**Work request**
Once the line with "Initially we generated" is found in the data, output it and each following line exactly, up to and including the line with "(θopt, Popt) = argmin", and nothing before or after.

##### Task inputs #####

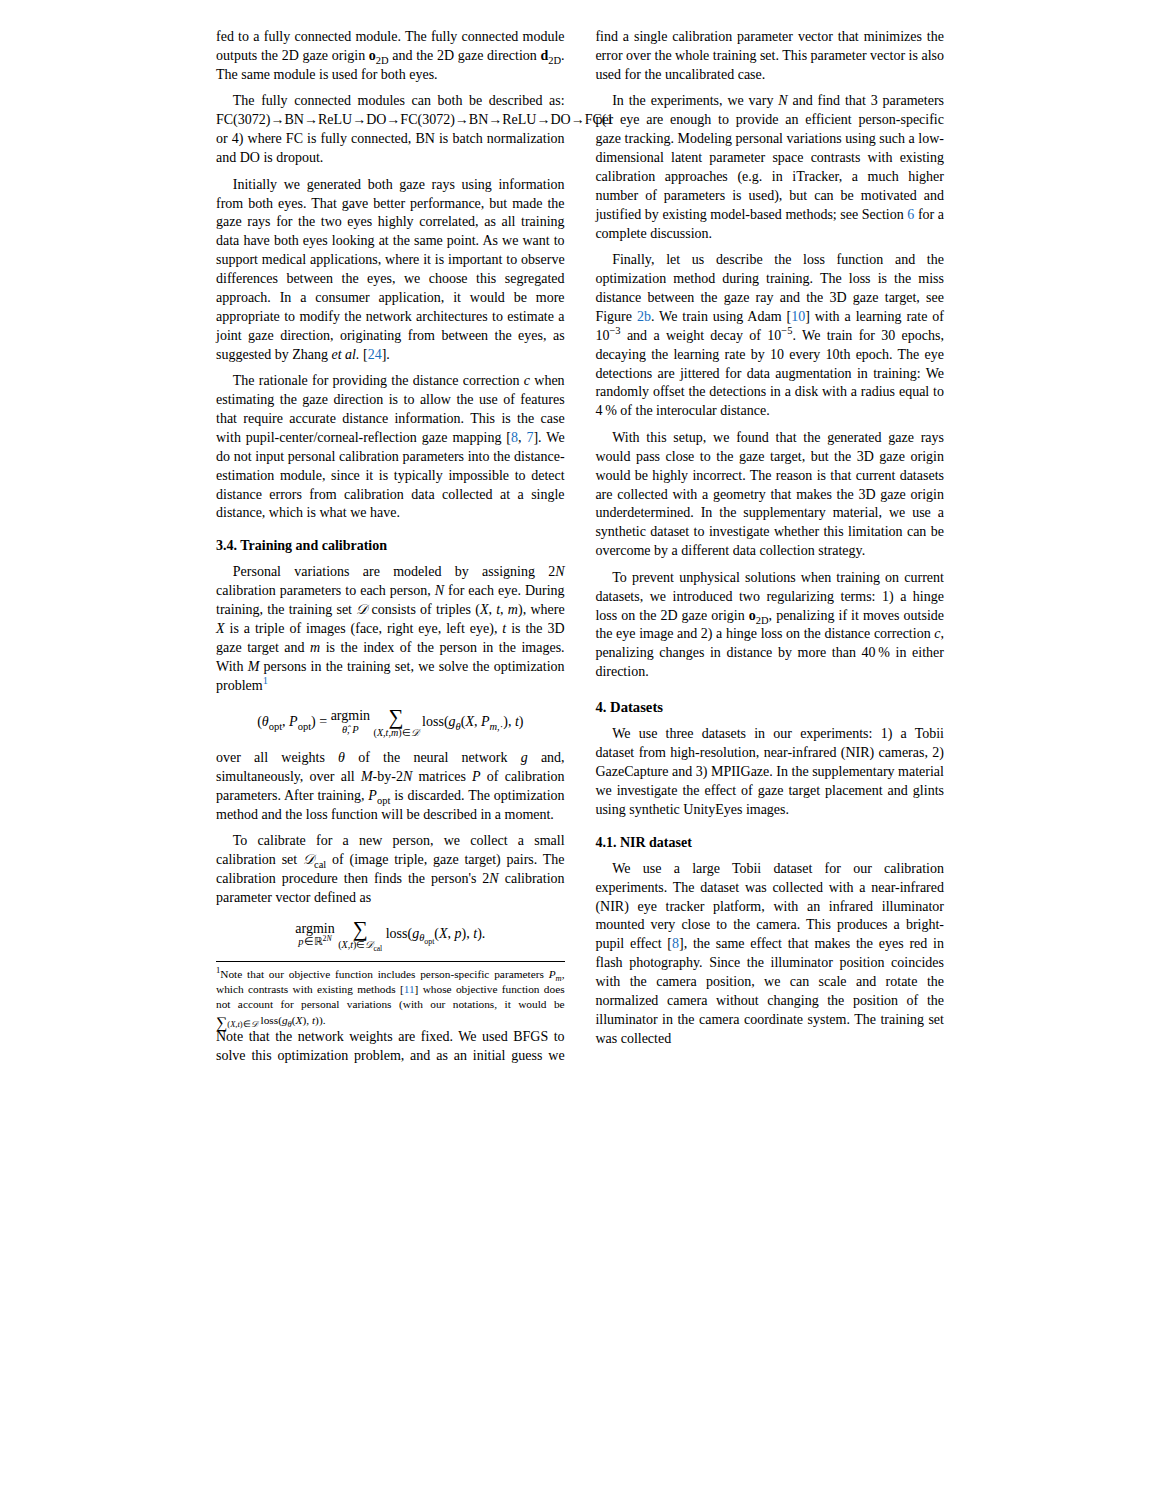fed to a fully connected module. The fully connected module outputs the 2D gaze origin o2D and the 2D gaze direction d2D. The same module is used for both eyes.
The fully connected modules can both be described as: FC(3072) BN ReLU DO FC(3072) BN ReLU DO FC(1 or 4) where FC is fully connected, BN is batch normalization and DO is dropout.
Initially we generated both gaze rays using information from both eyes. That gave better performance, but made the gaze rays for the two eyes highly correlated, as all training data have both eyes looking at the same point. As we want to support medical applications, where it is important to observe differences between the eyes, we choose this segregated approach. In a consumer application, it would be more appropriate to modify the network architectures to estimate a joint gaze direction, originating from between the eyes, as suggested by Zhang et al. [24].
The rationale for providing the distance correction c when estimating the gaze direction is to allow the use of features that require accurate distance information. This is the case with pupil-center/corneal-reflection gaze mapping [8, 7]. We do not input personal calibration parameters into the distance-estimation module, since it is typically impossible to detect distance errors from calibration data collected at a single distance, which is what we have.
3.4. Training and calibration
Personal variations are modeled by assigning 2N calibration parameters to each person, N for each eye. During training, the training set 𝒟 consists of triples (X, t, m), where X is a triple of images (face, right eye, left eye), t is the 3D gaze target and m is the index of the person in the images. With M persons in the training set, we solve the optimization problem1
(θopt, Popt) = argmin θ̂, P ∑(X,t,m)∈𝒟 loss(gθ(X, Pm,·), t)
over all weights θ of the neural network g and, simultaneously, over all M-by-2N matrices P of calibration parameters. After training, Popt is discarded. The optimization method and the loss function will be described in a moment.
To calibrate for a new person, we collect a small calibration set 𝒟cal of (image triple, gaze target) pairs. The calibration procedure then finds the person's 2N calibration parameter vector defined as
argmin p∈ℝ2N ∑(X,t)∈𝒟cal loss(gθopt(X, p), t).
1Note that our objective function includes person-specific parameters Pm, which contrasts with existing methods [11] whose objective function does not account for personal variations (with our notations, it would be ∑(X,t)∈𝒟 loss(gθ(X), t)).
Note that the network weights are fixed. We used BFGS to solve this optimization problem, and as an initial guess we find a single calibration parameter vector that minimizes the error over the whole training set. This parameter vector is also used for the uncalibrated case.
In the experiments, we vary N and find that 3 parameters per eye are enough to provide an efficient person-specific gaze tracking. Modeling personal variations using such a low-dimensional latent parameter space contrasts with existing calibration approaches (e.g. in iTracker, a much higher number of parameters is used), but can be motivated and justified by existing model-based methods; see Section 6 for a complete discussion.
Finally, let us describe the loss function and the optimization method during training. The loss is the miss distance between the gaze ray and the 3D gaze target, see Figure 2b. We train using Adam [10] with a learning rate of 10−3 and a weight decay of 10−5. We train for 30 epochs, decaying the learning rate by 10 every 10th epoch. The eye detections are jittered for data augmentation in training: We randomly offset the detections in a disk with a radius equal to 4 % of the interocular distance.
With this setup, we found that the generated gaze rays would pass close to the gaze target, but the 3D gaze origin would be highly incorrect. The reason is that current datasets are collected with a geometry that makes the 3D gaze origin underdetermined. In the supplementary material, we use a synthetic dataset to investigate whether this limitation can be overcome by a different data collection strategy.
To prevent unphysical solutions when training on current datasets, we introduced two regularizing terms: 1) a hinge loss on the 2D gaze origin o2D, penalizing if it moves outside the eye image and 2) a hinge loss on the distance correction c, penalizing changes in distance by more than 40 % in either direction.
4. Datasets
We use three datasets in our experiments: 1) a Tobii dataset from high-resolution, near-infrared (NIR) cameras, 2) GazeCapture and 3) MPIIGaze. In the supplementary material we investigate the effect of gaze target placement and glints using synthetic UnityEyes images.
4.1. NIR dataset
We use a large Tobii dataset for our calibration experiments. The dataset was collected with a near-infrared (NIR) eye tracker platform, with an infrared illuminator mounted very close to the camera. This produces a bright-pupil effect [8], the same effect that makes the eyes red in flash photography. Since the illuminator position coincides with the camera position, we can scale and rotate the normalized camera without changing the position of the illuminator in the camera coordinate system. The training set was collected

#####

**Task answer**
Initially we generated both gaze rays using information from both eyes. That gave better performance, but made the gaze rays for the two eyes highly correlated, as all training data have both eyes looking at the same point. As we want to support medical applications, where it is important to observe differences between the eyes, we choose this segregated approach. In a consumer application, it would be more appropriate to modify the network architectures to estimate a joint gaze direction, originating from between the eyes, as suggested by Zhang et al. [24].
The rationale for providing the distance correction c when estimating the gaze direction is to allow the use of features that require accurate distance information. This is the case with pupil-center/corneal-reflection gaze mapping [8, 7]. We do not input personal calibration parameters into the distance-estimation module, since it is typically impossible to detect distance errors from calibration data collected at a single distance, which is what we have.
3.4. Training and calibration
Personal variations are modeled by assigning 2N calibration parameters to each person, N for each eye. During training, the training set 𝒟 consists of triples (X, t, m), where X is a triple of images (face, right eye, left eye), t is the 3D gaze target and m is the index of the person in the images. With M persons in the training set, we solve the optimization problem1
(θopt, Popt) = argmin θ̂, P ∑(X,t,m)∈𝒟 loss(gθ(X, Pm,·), t)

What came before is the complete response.